Some examples of great practice in these areas are provided in Appendix 3. For example

·  In Tower Hamlets GPs now see 24 patients in 3 hours rather than only 16 making them 40% more “productive.”

·  In Leeds the sharing of back office functions has saved one practice £165,000 this year; they have secured a 57% increase in list size (4,500 people) without any increase in demand on primary or secondary care.

Quality Improvement

In our experience Primary Care needs a more holistic approach from the acute sector’s experience with improvement models. GPs need a proper business case and models developed that release capacity, and resources. One of the biggest gains for general practice is to work on failure demand, and this is where we have had most success – as a focus for change work it releases the most capacity and learning. Generating data, learning and modeling options is a powerful catalyst to new ways of working. However there is an issue of readiness, particularly in the quality of data in general practice.

All practices require the core practice of improvement – although practices differ in which method they favour.

Coproduction

Significant gains can be made where primary care incorporates an asset-based approach to the local population. Many of the problems of chronic disease, isolation, and the challenges in the acute sector can be alleviated by the development of community connectors working in neighbourhoods with the third sector, and community/ practice champions (local volunteers) collaborating with general practice to provide the resilience needed in communities. This partnership between professionals and communities generates new approaches to seemingly intractable local and individual problems.

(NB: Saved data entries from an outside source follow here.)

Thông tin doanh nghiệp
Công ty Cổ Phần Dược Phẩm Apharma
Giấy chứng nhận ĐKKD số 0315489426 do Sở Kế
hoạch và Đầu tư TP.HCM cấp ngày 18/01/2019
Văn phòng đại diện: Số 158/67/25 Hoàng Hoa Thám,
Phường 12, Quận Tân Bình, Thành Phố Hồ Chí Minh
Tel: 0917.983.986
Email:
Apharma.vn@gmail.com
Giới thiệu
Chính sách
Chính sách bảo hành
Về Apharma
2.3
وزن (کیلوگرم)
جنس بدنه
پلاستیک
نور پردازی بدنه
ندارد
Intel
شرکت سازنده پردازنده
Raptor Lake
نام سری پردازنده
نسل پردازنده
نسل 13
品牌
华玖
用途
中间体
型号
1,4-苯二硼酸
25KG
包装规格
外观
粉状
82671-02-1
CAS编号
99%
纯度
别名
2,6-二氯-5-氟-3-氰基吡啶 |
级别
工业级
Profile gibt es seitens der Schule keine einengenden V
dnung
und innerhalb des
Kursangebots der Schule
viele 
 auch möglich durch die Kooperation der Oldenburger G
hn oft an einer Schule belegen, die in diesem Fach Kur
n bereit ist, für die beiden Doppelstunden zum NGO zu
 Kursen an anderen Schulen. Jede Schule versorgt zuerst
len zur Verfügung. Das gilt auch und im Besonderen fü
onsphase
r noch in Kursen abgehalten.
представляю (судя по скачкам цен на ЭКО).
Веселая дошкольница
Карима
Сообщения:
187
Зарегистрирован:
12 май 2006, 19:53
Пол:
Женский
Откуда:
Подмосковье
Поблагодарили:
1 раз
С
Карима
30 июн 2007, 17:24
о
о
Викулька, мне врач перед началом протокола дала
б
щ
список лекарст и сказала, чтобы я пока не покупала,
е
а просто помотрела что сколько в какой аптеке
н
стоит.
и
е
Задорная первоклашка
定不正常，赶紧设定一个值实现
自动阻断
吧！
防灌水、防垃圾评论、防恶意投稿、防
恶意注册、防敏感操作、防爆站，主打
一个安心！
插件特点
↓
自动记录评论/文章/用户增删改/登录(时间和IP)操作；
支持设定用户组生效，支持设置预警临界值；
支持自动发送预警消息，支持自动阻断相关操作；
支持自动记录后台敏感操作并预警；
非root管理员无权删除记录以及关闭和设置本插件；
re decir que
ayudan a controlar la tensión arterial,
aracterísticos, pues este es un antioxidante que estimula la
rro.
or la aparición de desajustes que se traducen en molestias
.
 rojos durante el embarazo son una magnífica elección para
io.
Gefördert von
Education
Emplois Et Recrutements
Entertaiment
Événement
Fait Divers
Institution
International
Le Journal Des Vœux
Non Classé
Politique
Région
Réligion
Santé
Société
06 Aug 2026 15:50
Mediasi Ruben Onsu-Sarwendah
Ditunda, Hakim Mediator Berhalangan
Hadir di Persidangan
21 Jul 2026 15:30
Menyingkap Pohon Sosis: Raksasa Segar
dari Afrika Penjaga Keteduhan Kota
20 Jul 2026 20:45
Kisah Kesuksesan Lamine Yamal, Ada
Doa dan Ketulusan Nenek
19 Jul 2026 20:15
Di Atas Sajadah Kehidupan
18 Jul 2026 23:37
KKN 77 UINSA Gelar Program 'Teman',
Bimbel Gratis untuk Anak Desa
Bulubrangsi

Using a system’s model of organisation development and an evidenced-based health champion approach to citizen involvement, we work alongside practice teams and citizens to design an intervention which allows the Practice and the population they serve to co-evolve, identifying practices interested in developing a new model of care designed to help them to deal with the rising levels of failure demand generated by patients whose health and wellbeing needs can’t be met by a clinical intervention alone.

Innovation

There are two immediate innovation gains – technology assisted self-management and the harnessing of back-office functions and business models. There are gains to be made in data enabled self-management which can reduce citizen’s demand on health services, and through securing business capacity through combined resources across primary care teams and practices. Innovation capacity can be drawn into developing primary care models through partnering with accelerators, and local prototyping. In addition there are innovation opportunities in technology and digital solutions that can be harnessed in primary care. This is an emerging skills set in the NHS which needs to be harnessed in Primary Care.